6️⃣ ETA and Match Scoring

Candidate drivers are scored by:

pickup ETA
driver distance
traffic condition
driver acceptance probability
current driver direction
rider priority or product type
marketplace balance
cancellation risk
airport or event rules

Example scoring:

score =
  w1 * pickup_eta
+ w2 * cancellation_risk
+ w3 * marketplace_penalty
+ w4 * fairness_adjustment

👉 Interview Answer

The best driver is not always the closest driver. A production dispatch system usually scores drivers using ETA, acceptance probability, cancellation risk, product constraints, and marketplace health.
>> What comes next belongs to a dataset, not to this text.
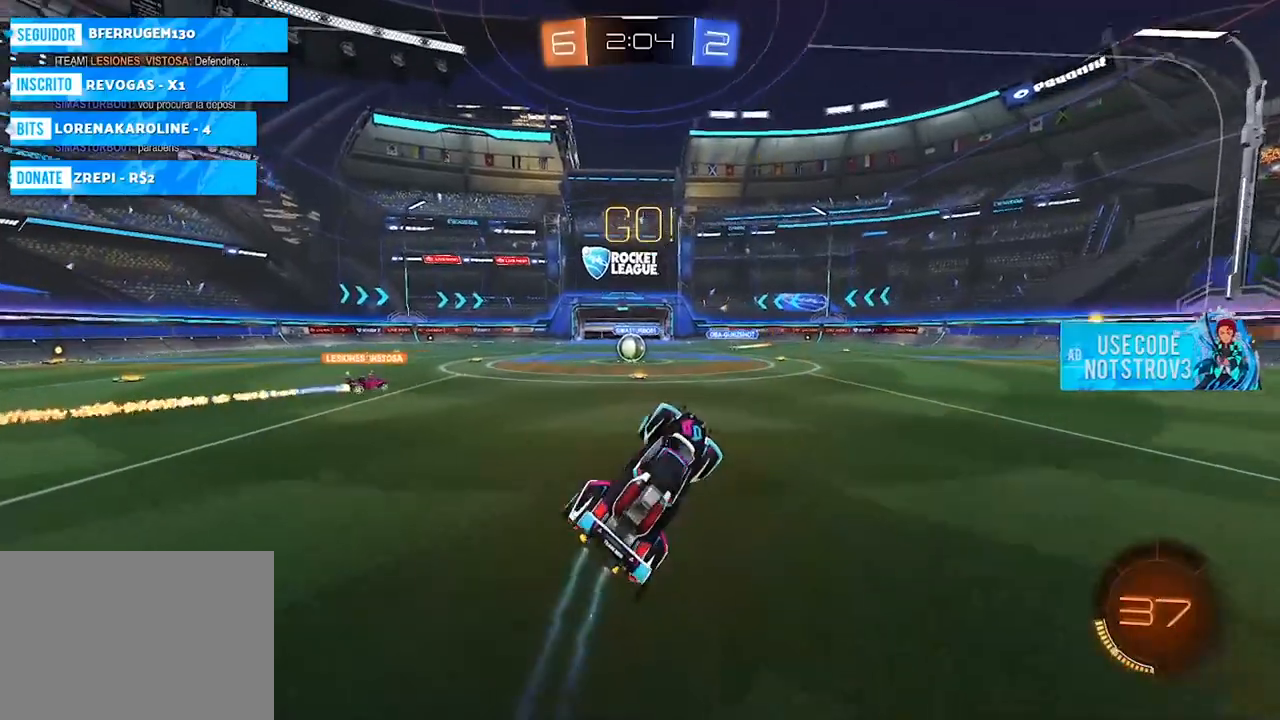
{"buttons": ["L2"], "left_stick": "center", "right_stick": "center", "events": [[51, "left_stick", "center"], [84, "SQUARE", "up"], [451, "L2", "down"]]}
This avoids locally obvious but globally poor assignments.

7️⃣ Dispatch Offer Flow

Create trip request
        ↓
Select candidate driver
        ↓
Send offer
        ↓
Wait for accept
        ↓
If timeout or reject, try next candidate
        ↓
Confirm match

Important details:

Offers need short TTLs
Driver state must be atomically reserved
Duplicate offers must be prevented
Rider should see stable progress
Reassignment must be controlled

8️⃣ Consistency and Race Conditions

Hard cases:

Same driver receives two offers
Driver goes offline after selection
GPS update is stale
Rider cancels during dispatch
Driver accepts after timeout

Common protections:

driver lease / reservation
idempotent trip state transition
versioned driver state
timeout-based offer expiry
reconciliation workers

👉 Interview Answer

Dispatch correctness depends on state transitions. I would model the trip and driver assignment as a state machine, use leases to prevent double assignment, and make accept, timeout, cancel, and reassignment idempotent.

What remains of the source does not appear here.